Cable access stations looking for new managers
Appeal Staff Writer
It’s a once-in-a-14-year opportunity for Carson City’s two cable access channels to fall into a new set of management hands, but only two organizations had sent in letters of interest by Tuesday’s evening deadline.
One of those is Sierra Nevada Community Access Television in Reno. The other is the Brewery Arts Center in Carson City.
The contract with the current management, Cable Access Television Foundation, ends Dec. 31 and will not be renewed, according to City Official Liz Teixeira. The city now pays CATF $110,000 a year to run both stations.
But the city wants better service. And CATF has had financial issues since the days a former director embezzled nearly half a million dollars over a four-year period that ended in 2003. CATF has also failed to meet total programming hours, including requisite programs for the hearing impaired, according to the city.
Carson City officials will now request formal proposals from the two nonprofits. But Teixeira said in order to have the time to review the proposals and make the best decision, a six-month temporary operating agreement with SNCAT will likely be made.
“We’d like to bring forward an interim agreement with SNCAT and at least keep the station on,” she said. “The board (of supervisors) does not want at all the channels to go black if we can help it.”
John Procaccini, executive director of BAC, said cable management could be conducted from their existing facilities, including two performance halls for productions. An interview lab would be added if BAC is offered the contract.
“We’re very interested,” Procaccini said. “The Brewery Arts Center wants to do this for a couple of reasons. We’re a community organization. While SNCAT is a quality organization they certainly don’t have any base in this community, but they certainly know what they’re doing. But we’re the trusted entity.”
He said Carson City is in need of more digital, electronic and broadcast arts. And that BAC already has so much production under way with its theater productions.
“That’s why we see ourselves as a good fit,” he said.

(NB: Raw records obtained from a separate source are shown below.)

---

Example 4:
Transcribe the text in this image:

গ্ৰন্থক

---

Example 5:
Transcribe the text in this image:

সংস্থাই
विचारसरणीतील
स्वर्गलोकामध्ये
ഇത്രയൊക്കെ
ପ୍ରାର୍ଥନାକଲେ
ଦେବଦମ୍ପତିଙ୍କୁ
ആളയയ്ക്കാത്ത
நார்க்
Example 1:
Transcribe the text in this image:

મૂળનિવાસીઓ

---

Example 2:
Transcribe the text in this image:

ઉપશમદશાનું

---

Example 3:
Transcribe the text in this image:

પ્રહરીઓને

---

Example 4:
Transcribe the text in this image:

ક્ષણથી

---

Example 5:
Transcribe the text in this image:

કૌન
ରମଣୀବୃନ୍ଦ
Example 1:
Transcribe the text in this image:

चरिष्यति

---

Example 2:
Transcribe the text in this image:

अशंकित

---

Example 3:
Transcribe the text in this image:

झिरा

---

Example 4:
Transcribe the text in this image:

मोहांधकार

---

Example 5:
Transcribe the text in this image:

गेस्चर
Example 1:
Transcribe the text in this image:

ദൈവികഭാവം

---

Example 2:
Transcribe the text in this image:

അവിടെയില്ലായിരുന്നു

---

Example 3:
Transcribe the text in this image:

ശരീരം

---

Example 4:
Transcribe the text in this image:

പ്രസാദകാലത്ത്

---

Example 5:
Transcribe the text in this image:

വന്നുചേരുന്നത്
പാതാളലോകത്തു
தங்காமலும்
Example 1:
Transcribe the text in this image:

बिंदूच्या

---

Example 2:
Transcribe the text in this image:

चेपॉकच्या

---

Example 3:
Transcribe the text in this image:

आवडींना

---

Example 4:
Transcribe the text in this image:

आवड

Vivienne French, executive director of SNCAT, said her nonprofit can handle two more stations on top of the four it manages in Washoe County. SNCAT runs the City of Reno Channel 13, City of Sparks Channel 15, Public Access Channel 16 and Washoe County Channel 16.

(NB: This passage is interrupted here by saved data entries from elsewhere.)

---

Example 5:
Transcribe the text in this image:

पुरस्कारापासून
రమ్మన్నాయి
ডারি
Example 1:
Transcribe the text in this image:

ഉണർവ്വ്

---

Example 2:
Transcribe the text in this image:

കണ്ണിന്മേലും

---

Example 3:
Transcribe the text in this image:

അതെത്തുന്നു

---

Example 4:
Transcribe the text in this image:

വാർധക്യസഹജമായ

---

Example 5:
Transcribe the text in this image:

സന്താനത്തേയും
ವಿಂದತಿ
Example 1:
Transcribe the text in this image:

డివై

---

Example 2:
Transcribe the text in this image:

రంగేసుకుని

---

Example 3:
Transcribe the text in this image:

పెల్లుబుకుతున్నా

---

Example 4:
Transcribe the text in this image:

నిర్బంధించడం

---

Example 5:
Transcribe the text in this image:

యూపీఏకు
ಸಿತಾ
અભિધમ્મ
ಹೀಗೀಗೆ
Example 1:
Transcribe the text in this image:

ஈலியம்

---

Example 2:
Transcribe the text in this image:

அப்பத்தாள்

“We like the regionalization (aspect of this opportunity), the fact that the two cities are only 30 miles apart,” French said. “We think we have the experience with the four channels that we run up here to give Carson City superior service.”

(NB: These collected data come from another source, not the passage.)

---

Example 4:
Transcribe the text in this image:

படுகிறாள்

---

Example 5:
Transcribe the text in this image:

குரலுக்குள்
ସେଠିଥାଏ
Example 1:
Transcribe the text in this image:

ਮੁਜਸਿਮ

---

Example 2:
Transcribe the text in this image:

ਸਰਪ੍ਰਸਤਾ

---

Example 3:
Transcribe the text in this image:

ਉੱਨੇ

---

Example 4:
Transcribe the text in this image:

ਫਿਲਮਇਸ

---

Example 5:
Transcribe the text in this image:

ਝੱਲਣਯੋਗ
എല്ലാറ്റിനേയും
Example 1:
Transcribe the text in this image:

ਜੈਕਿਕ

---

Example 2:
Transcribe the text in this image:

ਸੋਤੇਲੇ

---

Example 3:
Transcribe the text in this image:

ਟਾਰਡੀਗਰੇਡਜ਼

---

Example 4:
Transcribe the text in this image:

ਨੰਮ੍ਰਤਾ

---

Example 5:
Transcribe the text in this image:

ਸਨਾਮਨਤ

If offered the contract, SNCAT would establish a media center similar to the one operated in Reno. French said funding for such a center would be done contractually in conjunction with the city. Two full-time staff members would likely be hired.
“We’re looking at a little bit of expansion up here anyway,” she said. “This sorts of fits in with the plan as we go.”
SNCAT has been operating in Washoe County since 1991. Its mission it to provide public education and government services programming. If SNCAT is offered the six-month contract at the December board of supervisor’s meeting, the nonprofit would operate temporarily from the community center, French said.
“We will do a certain amount of programming there for them,” she said. “A lot of stuff we can do over the World Wide Web. It will not be Truckee Meadows Community (broadcasting) in Carson City.”
The length of the contract with the new management will be decided once a permanent nonprofit is chosen.